═══ Available records ═══
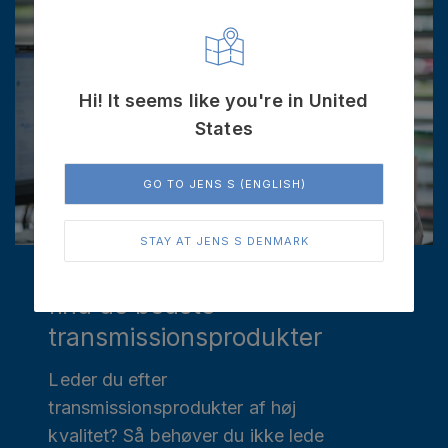
Hi! It seems like you're in United
States
GO TO JENS S (ENGLISH)
STAY AT JENS S DENMARK
Få ekspertrådgivning og
find de bedste
transmissionsprodukter
Leder du efter
transmissionsprodukter af høj
kvalitet? Så behøver du ikke lede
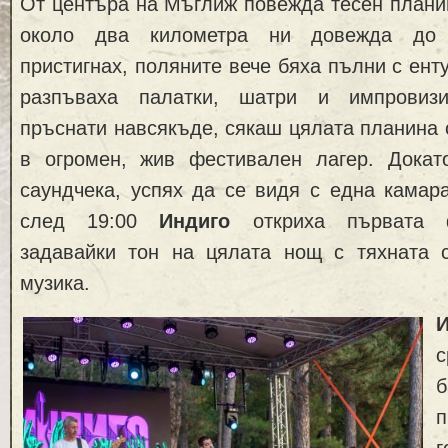
От центъра на Мъглиж повежда тесен планин
около два километра ни довежда до с
пристигнах, поляните вече бяха пълни с ент
разпъваха палатки, шатри и импровиз
пръснати навсякъде, сякаш цялата планина
в огромен, жив фестивален лагер. Докат
саундчека, успях да се видя с една камар
след 19:00
Индиго
откриха първата ф
задавайки тон на цялата нощ с тяхната 
музика.
И
с
б
г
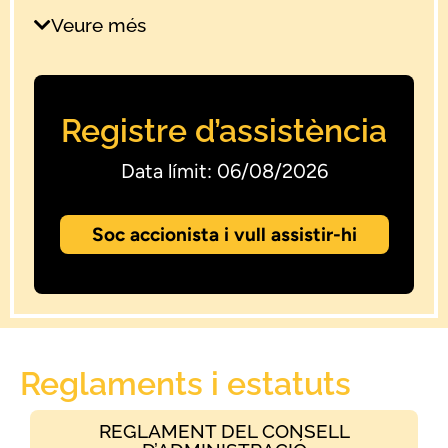
Administración
Veure més
Document 5
Informe de valoració de l'expert
independent (LBL)
Registre d’assistència
Data límit: 06/08/2026
Soc accionista i vull assistir-hi
Reglaments i estatuts
REGLAMENT DEL CONSELL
═══
**Work instructions**
The expected answer is a copy of each line in the records that holds the word "JENS".

**Response to the task**
GO TO JENS S (ENGLISH)
STAY AT JENS S DENMARK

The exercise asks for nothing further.